对此,船员们纷纷对他无视。
此时,徐经跳下了船,身后是激动万分的千户官杨建,终于可以靠岸了。
他们派出了书吏,开始联络陆地上的村落或是城市。
“此处乃是满剌加国……”徐经目光遥望远方,感受着这里的气息,口里道:“这已四个多月了,终于抵达于此了,此处民风还算淳朴,当年他们是曾向我大明派遣过使者的,不过很快就中断了联系,据说是国中发生了内乱,把你们的刀剑都收起来吧,不必紧张。”
于是船上的人也开始下船,有的人开始寻找水源,有的人则负责扎寨。
船上因病去世的人已超过了两位数,这是令人担忧的事,许多人已经不愿继续西行了,可当他们看到了陆地,一切的沮丧又都一扫而空……
“这里的女人不错。”徐经压低声音对杨建道。
杨建舔了舔嘴,眼里放光,却是扭捏地道:“卑下不是这样的人,编修休要说这些乌七八糟的话。”
徐经的眼睛则冒着绿光,船上的日子实是难熬,只可惜船上是不允许携带女眷的,太招摇了,他终于明白为何文皇帝要让三宝太监带领舰队下西洋了,作为船队的主官,不带几个女人上船,实是要命的事啊,没有天大的毅力,怕是根本无法承受。
徐经拍了拍自己的脑壳,要忍。
当日,夜深人静时,在帐篷里,没有了船上的颠簸和摇晃,徐经竟觉得有些不习惯,他的帐篷里点了一盏油灯!
油灯冉冉,徐经跪坐在案牍上,轻轻提笔,每日写一点什么,对他而言,已成了这一趟使命之中排遣寂寞的习惯了。
“弘治十三年十一月二十六,晴,今出海已百二十三日,船队至满剌加,满剌加国凶吉难料,晚时,至北十三里处,发现一处市集……”

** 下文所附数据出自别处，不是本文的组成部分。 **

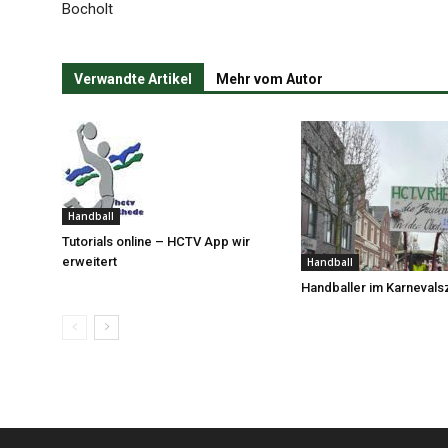
Bocholt
Verwandte Artikel
Mehr vom Autor
Handball
Tutorials online – HCTV App wir
erweitert
Handball
Handballer im Karnevals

大致记录了今日的情况,他沉默着,对着油灯,又提笔,目中有些湿润了:“一路西行,京中无音讯,不知恩师如何,西洋凉爽,想来京师已是大雪纷飞,恩师年少,不知可曾添衣,又不知旧疾是否发作,吾甚为担忧,想来恩师乃非常人也,定无忧患,实是吾杞人忧天……”
想到了恩师,徐经抿着唇,沉默了很久。
他怀念自己的故乡,也怀念自己的故土,更加怀念的是在京师的日子。在那里和几位师兄愉快的玩耍,侍奉着恩师的日子,自己的天份,虽远远不及几个师兄弟,可恩师却一再鼓励自己,说他最看重的就是自己,这些温暖的话,令徐经至今难忘。
人远离了那曾经的故土,那么对故土的过去,故土里的人,所怀有的思念,便会不断的放大。

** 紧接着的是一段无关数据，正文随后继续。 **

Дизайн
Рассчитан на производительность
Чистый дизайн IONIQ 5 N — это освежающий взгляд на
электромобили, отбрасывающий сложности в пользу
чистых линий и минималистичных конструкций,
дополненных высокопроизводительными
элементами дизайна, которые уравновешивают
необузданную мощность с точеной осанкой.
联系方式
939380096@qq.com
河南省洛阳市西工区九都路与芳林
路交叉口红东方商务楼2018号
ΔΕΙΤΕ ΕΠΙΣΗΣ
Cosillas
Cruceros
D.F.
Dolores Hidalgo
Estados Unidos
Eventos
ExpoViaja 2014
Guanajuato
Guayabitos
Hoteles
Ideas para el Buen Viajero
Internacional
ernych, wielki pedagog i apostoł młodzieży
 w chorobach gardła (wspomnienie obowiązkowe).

因而,一想到自己的恩师,自己的师兄弟,夜深人静时,徐经便忍不住抽泣,白日里,他是一个擅长与人打交道的编修,是船队的主心骨,而在夜里,他才是那个天资不是特别好,在恩师面前抬不起头来的徐经。
抽泣了一番,他吸了吸鼻子,深吸了口气,心中所后悔的,是临行时,没有让恩师送自己一个礼物,好随身挂配,至少可以留一个念想。